出力は、なんかいっぱい出る。要はパイプラインを走らせているときに吐き出された中間生成物である。以下が個人的に重要と思うファイルもしくはディレクトリである。

/outs/filtered_feature_bc_matrix

最終的に必要なファイルは、生成されたディレクトリ内にある/outs/filtered_feature_bc_matrixというディレクトリに入っている3つのファイル(barcodes.tsv.gz, features.tsv.gz, matrix.mtx.gz)である。Seuratなどではこれを直接読み込むことでその後の解析を進めていく。

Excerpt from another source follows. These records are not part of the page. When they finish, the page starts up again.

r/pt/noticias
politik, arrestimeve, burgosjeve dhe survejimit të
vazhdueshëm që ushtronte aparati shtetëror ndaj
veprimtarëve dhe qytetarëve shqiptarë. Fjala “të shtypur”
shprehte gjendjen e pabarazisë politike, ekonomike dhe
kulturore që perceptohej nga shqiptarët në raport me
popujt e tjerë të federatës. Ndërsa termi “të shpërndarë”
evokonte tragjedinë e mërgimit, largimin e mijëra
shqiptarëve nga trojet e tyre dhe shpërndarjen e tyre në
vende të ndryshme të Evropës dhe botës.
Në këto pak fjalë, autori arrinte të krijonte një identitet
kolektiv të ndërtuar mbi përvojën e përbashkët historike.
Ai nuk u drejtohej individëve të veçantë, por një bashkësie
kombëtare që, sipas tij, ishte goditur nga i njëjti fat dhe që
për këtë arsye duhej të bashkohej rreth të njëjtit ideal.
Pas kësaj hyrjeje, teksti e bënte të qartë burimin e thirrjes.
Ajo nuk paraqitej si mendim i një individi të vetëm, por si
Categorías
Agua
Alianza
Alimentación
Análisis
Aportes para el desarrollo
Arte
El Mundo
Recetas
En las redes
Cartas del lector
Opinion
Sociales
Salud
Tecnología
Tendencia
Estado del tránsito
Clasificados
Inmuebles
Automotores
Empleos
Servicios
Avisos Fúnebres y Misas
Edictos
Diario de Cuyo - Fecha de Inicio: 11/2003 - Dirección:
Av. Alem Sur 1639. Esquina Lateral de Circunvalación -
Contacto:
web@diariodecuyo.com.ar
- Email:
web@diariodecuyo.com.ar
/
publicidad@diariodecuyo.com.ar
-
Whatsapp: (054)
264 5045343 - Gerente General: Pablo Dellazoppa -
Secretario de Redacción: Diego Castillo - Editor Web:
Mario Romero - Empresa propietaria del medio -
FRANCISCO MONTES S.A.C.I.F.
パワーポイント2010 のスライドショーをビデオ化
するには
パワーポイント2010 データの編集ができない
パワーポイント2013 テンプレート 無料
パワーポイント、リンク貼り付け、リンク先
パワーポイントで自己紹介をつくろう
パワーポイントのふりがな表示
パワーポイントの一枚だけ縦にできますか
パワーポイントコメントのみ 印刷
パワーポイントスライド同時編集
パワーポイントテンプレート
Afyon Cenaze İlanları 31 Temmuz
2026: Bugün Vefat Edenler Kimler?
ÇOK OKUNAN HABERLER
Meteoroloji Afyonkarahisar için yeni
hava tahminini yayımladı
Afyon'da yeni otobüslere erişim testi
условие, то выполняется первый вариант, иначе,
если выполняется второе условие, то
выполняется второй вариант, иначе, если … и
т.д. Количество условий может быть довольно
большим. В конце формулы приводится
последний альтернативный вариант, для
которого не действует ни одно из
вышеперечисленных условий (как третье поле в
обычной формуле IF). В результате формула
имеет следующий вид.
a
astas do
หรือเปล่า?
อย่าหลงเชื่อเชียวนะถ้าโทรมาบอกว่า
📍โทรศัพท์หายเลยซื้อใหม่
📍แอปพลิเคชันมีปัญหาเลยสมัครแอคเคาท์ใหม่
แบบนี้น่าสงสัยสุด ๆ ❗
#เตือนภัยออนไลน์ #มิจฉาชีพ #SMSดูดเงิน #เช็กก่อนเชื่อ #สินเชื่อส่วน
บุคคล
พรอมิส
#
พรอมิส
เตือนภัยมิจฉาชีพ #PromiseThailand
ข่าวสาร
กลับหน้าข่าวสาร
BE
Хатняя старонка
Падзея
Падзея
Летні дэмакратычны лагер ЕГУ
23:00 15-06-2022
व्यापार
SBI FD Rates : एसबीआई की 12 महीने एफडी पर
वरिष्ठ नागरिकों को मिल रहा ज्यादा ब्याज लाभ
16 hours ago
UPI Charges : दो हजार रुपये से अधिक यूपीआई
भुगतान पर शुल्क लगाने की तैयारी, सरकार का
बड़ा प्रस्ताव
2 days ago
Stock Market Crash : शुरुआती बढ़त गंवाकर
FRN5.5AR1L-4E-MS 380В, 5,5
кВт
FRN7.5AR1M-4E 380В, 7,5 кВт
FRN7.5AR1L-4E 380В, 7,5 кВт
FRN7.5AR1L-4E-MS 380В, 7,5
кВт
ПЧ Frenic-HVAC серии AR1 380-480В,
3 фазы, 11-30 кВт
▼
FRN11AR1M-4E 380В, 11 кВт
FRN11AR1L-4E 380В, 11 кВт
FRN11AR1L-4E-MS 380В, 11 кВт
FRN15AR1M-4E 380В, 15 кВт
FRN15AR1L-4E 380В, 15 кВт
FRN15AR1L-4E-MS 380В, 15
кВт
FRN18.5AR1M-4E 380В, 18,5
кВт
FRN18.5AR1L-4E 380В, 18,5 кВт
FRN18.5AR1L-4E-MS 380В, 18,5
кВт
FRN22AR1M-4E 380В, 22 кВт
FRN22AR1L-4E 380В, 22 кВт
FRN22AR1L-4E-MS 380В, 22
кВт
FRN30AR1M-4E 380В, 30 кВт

filtered_feature_bc_matrix.h5

このファイルも場合に依っては重要である。これも、Seurat、monocle3、Scanpyなどで読み込んで解析することができる。

possorted_gemome_bam.bam

これはRNA velocity解析に必要になるbamファイルである。

web_summary.html

これにはマッピング結果が書かれていて、そのマッピングが良かったのか、ノイズが多いのがが書かれている。しかし、これはほとんど参考にならない。なんやったら無視しても良い。その理由は、理想的とは言えない結果だったとして、それを解析しない、とかいう選択肢は無いためである。

cloupe.cloupe

これは10xGenomicsのLoupe Browserというソフトで開くことができるファイルである。というか、このLoupe Browserというソフト、超絶によく出来ていると思うのだが、10xGenomicsはこのソフトを論文に載せる結果に利用できるまでに開発しないのだろうか。そうしたらSeuratなんか使う必要ないのではないか??どうなんだろう。

これらが無事に出力されれば、次はSeurat、monocle3、scanpyなどでクラスタリング、細胞のタイピング、DEGなんかを行う。それらが終われば結果によってはTrajectory解析やRNA velocity解析なんかを行う。ただし、解析していて思うのだが、こういったカッコいい解析を行うのは細胞のタイピングや発現解析でかなり良い結果がでた場合だと思う。